REQUIRED ACTION 1: In the entry on Dabou, turn the paragraph beginning "Dabou is a port town" into a bulleted list that keeps all of its facts.
REQUIRED ACTION 2: Continue the entry on the town of Dabou from its last sentence.
DOCUMENT EXTRACT below:
- Dabou Location in Ivory Coast
- Coordinates: 5°19′N 4°23′W﻿ / ﻿5.317°N 4.383°W
- Country: Ivory Coast
- District: Lagunes
- Region: Grands-Ponts
- Department: Dabou

Area
- • Total: 190 sq mi (480 km^{2})

Population (2021 census)
- • Total: 138,083
- • Density: 750/sq mi (290/km^{2})
- • Town: 61,942
- (2014 census)
- Time zone: UTC+0 (GMT)

= Dabou =

Dabou is a port town in southern Ivory Coast. It is the seat of both the Lagunes District and the Grands-Ponts Region. It is also the seat of and a sub-prefecture of the Dabou Department. Dabou is also a commune.

The town is served by Dabou Airport. Writer Regina Yaou was born in the town.

In 2021, the population of the sub-prefecture of Dabou was 138,083.
End of DOCUMENT EXTRACT.
RECORDED INFORMATION below:
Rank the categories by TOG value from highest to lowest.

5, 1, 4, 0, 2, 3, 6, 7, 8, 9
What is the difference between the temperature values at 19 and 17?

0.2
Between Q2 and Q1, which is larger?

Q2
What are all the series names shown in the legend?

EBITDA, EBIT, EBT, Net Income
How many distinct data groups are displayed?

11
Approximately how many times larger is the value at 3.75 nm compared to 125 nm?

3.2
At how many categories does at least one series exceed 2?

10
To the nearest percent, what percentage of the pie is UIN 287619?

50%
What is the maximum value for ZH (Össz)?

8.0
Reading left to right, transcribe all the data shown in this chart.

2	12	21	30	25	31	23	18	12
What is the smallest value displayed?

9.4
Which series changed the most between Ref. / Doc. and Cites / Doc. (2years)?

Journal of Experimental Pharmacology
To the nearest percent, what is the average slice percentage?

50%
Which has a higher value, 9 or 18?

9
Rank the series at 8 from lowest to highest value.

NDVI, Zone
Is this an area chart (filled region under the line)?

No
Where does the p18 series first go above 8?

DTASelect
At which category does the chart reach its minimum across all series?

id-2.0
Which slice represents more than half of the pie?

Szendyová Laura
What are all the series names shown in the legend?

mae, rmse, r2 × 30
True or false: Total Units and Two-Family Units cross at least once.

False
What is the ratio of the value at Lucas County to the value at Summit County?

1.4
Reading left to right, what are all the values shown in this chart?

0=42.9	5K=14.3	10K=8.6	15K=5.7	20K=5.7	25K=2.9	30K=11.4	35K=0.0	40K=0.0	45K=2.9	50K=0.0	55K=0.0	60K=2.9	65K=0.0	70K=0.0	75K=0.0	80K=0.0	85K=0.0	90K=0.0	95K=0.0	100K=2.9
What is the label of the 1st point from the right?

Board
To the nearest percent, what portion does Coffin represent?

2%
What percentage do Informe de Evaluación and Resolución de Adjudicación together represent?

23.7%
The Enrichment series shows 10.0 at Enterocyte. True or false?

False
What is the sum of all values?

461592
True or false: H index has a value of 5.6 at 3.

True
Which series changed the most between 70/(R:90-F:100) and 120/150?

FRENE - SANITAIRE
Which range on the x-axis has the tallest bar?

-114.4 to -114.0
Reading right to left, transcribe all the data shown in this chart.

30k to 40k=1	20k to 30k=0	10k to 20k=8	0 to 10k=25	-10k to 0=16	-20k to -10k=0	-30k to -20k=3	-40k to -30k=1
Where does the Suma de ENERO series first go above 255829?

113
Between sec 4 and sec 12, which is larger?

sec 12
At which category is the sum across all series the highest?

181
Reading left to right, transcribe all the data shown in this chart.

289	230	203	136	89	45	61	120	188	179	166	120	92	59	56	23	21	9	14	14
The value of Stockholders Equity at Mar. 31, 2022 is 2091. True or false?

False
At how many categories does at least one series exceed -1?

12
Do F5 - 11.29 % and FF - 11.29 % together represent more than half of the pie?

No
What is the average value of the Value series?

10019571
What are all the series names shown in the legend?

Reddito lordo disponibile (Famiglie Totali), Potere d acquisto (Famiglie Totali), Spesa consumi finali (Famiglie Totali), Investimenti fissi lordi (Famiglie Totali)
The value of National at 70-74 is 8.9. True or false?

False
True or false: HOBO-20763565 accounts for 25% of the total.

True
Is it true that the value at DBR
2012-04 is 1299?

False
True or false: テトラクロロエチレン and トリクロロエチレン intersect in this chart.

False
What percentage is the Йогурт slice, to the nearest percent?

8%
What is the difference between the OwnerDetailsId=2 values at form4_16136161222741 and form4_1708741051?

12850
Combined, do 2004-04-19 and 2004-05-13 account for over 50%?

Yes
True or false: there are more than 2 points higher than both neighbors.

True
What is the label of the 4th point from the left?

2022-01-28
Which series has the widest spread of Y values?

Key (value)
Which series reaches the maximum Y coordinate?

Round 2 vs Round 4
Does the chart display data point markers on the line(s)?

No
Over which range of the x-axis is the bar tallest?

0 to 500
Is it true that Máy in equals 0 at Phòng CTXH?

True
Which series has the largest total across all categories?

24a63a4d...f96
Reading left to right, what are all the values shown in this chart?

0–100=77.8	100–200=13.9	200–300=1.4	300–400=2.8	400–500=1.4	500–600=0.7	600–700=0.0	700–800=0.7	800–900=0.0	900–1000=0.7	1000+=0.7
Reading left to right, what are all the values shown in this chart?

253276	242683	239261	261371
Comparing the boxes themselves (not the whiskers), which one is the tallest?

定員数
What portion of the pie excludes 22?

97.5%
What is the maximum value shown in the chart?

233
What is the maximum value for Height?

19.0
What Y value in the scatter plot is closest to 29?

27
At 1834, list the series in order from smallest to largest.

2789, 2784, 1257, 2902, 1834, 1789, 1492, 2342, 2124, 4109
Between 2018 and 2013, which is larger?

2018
End of RECORDED INFORMATION.
EXPECTED ANSWER 1:
- Port town in southern Ivory Coast
- Seat of the Lagunes District
- Seat of the Grands-Ponts Region
- Seat of the Dabou Department and one of its sub-prefectures
- A commune

EXPECTED ANSWER 2:
==Villages==
The sixteen villages of the sub-prefecture of Dabou and their populations in 2014 are:

1. Agneby (820)
2. Armebe (1,293)
3. Dabou (61,942)
4. Debrimou (2,338)
5. Gbougbo (2,132)
6. Kpass (1,222)
7. N'gatty (1,026)
8. Akradio (5,553)
9. Bodou (344)
10. Bohn (820)
11. Bouboury (3,254)
12. Layo (820)
13. Mopoyem (1,162)
14. Orbaff (3,182)
15. Tiaha (985)
16. Vieil-Aklodj (1,537)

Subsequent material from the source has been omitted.